*** TASK INPUTS ***

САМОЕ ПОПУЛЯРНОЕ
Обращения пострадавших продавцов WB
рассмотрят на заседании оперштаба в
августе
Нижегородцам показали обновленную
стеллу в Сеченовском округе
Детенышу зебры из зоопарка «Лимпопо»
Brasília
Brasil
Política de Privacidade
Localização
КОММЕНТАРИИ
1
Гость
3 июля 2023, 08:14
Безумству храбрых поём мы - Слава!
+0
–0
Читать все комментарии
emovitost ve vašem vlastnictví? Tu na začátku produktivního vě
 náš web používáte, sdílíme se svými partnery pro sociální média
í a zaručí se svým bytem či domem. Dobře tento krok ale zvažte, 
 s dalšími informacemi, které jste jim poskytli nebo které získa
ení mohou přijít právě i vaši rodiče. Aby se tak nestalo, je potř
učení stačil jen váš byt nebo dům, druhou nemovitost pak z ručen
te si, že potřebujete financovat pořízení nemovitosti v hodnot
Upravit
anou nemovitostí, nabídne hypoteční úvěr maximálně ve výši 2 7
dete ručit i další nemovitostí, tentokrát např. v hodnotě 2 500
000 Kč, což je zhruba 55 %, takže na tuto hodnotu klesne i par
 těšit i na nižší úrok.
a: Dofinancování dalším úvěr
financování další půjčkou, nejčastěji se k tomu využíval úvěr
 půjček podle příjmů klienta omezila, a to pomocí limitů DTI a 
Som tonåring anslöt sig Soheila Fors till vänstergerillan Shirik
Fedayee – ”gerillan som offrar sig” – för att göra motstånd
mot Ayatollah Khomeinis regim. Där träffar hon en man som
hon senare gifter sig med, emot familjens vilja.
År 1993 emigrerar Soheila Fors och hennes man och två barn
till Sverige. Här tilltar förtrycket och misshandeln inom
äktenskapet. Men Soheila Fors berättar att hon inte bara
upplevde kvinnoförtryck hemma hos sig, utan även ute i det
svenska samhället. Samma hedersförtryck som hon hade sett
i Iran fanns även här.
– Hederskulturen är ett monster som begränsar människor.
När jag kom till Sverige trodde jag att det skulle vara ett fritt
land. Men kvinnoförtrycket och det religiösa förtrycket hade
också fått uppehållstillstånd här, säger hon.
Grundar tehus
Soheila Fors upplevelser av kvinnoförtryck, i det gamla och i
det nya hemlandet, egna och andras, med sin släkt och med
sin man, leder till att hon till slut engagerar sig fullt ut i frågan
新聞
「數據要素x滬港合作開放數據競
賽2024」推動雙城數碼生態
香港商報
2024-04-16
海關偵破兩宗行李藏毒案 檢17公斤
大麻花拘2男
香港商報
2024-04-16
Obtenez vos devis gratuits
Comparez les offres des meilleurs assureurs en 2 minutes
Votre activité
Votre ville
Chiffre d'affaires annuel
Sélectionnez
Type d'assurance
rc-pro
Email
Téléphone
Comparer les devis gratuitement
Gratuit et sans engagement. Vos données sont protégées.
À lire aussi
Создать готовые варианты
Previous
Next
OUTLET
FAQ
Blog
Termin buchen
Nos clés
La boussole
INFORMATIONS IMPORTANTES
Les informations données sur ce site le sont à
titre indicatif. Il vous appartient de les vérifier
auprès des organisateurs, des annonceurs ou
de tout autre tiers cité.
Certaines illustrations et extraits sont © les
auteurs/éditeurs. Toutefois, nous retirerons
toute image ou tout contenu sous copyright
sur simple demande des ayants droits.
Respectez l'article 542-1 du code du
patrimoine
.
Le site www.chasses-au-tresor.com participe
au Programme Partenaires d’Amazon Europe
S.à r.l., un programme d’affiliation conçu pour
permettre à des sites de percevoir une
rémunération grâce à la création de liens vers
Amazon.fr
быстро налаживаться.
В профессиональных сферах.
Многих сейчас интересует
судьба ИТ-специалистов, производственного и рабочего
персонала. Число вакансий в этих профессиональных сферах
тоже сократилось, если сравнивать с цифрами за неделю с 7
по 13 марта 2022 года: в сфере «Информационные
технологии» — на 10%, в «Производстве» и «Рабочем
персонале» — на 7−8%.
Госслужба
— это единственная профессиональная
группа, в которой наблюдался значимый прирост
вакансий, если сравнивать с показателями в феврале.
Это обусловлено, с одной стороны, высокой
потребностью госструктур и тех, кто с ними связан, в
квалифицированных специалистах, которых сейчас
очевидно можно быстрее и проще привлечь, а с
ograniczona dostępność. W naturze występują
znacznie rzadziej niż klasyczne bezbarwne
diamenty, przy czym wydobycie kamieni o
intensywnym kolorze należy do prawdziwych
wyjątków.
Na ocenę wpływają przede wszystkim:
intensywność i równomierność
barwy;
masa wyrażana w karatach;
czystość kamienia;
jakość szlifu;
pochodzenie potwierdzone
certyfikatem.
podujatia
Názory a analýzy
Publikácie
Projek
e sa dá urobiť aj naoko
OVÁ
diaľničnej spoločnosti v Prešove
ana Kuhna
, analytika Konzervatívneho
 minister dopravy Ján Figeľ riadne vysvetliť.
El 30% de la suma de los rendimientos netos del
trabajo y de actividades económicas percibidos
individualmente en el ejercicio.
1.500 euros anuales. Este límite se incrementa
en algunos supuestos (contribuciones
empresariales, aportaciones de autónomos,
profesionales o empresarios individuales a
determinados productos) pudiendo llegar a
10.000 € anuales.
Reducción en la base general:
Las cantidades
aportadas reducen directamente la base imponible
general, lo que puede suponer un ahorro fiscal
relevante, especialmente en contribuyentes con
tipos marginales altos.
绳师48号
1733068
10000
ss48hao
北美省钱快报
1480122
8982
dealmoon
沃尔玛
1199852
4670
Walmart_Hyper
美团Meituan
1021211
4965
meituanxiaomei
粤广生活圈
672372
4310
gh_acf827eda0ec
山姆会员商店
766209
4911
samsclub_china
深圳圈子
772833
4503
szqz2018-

*** End of TASK INPUTS ***

### DIRECTIONS FOR THIS TASK
All lines carrying the word "вакансий" must be copied from the data above.

### COMPLETED TASK
персонала. Число вакансий в этих профессиональных сферах
вакансий, если сравнивать с показателями в феврале.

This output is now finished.